Si le Conseil d'Etat a bien approuvé le projet de loi antipiratage, il n'a pas manqué de lui faire de nombreux reproches, que le ministère de la Culture s'est bien gardé de rendre publics.

Christine Albanel s'est-elle félicitée trop tôt ? La semaine dernière, la ministre de la Culture se fendait d'un communiqué annonçant le feu vert du Conseil d'Etat sur son projet de loi antipiratage, sans donner plus de détails. Le feu vert avait pourtant semblé étonnant aux vues des critiques émises par le rapporteur qui avaient filtré dans la presse. Et pour cause. Selon Les Echos, le Conseil d'Etat n'aurait pas été tendre avec ce texte mettant en musique les accords Olivennes, et aurait demandé au gouvernement qu'il revoit sa copie.

En premier lieu, les sages ont demandé au ministère de la Culture de reconsidérer la notion de riposte graduée. En effet, le texte que lui avait soumis le gouvernement donnait la possibilité à l'autorité en charge de cette riposte graduée, l'Hadopi (Haute autorité pour la diffusion des œuvres et la protection des droits sur Internet) de sanctionner un internaute dès la première infraction constatée. Le Conseil d'Etat lui a donc demandé de gommer cette possibilité.

Pour les internautes qui seront sanctionné par une suspension de leur abonnement, le Conseil d'Etat souhaite qu'elle ne dépasse par les trois mois.
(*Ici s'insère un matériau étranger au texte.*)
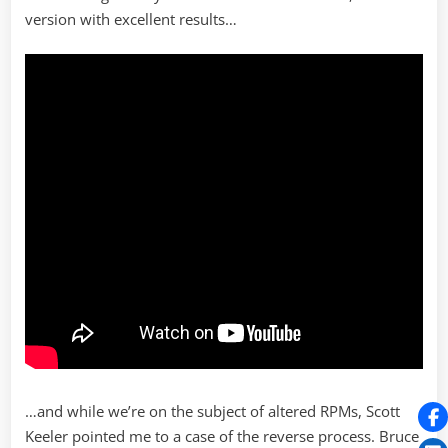
version with excellent results…
…and while we’re on the subject of altered RPMs, Scott
Keeler pointed me to a case of the reverse process. Bruce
La durée maximale de la suspension prévue dans le texte proposé par le gouvernement avait déjà été ramenée de 12 mois, dans les premières versions, à 6 mois. Par ailleurs, le Conseil d'Etat voit d'un mauvais œil que l'internaute pris pour cible par l'Hadopi n'ait d'autre voie de recours que le tribunal administratif. Il trouverait en effet plus juste qu'une possibilité de recours ait lieu devant l'autorité judiciaire.

Et ça ne s'arrête pas là. Selon le quotidien, le Conseil d'Etat aurait aussi demandé au gouvernement que l'Hadopi, une fois saisie par des ayants droit, n'ait pas autorité pour ordonner aux FAI de bloquer l'accès à des sites en les filtrant. Celui-ci préférant que de telles décisions restent l'apanage de la justice. Enfin, le Conseil d'Etat appuie la recommandation de l'Arcep qui demande l'instauration d'un délai dans l'application de la loi avant que celle-ci ne soit appliquée afin que les FAI puissent adapter leurs systèmes d'information et leurs outils informatiques aux contraintes de la loi (lire l'article :  L'Arcep demande un délai d'application de la loi antipiratage, du 29/05/08).

Le projet de loi, qui doit être présenté en Conseil des ministres ce mercredi 18 juin, doit être examiné au Sénat en première lecture au mois de juillet pour entrer en application au début de l'année prochaine. La version définitive du projet de loi qui sera connue demain indiquera quelles réserves du Conseil d'Etat la ministre aura bien voulu prendre en compte.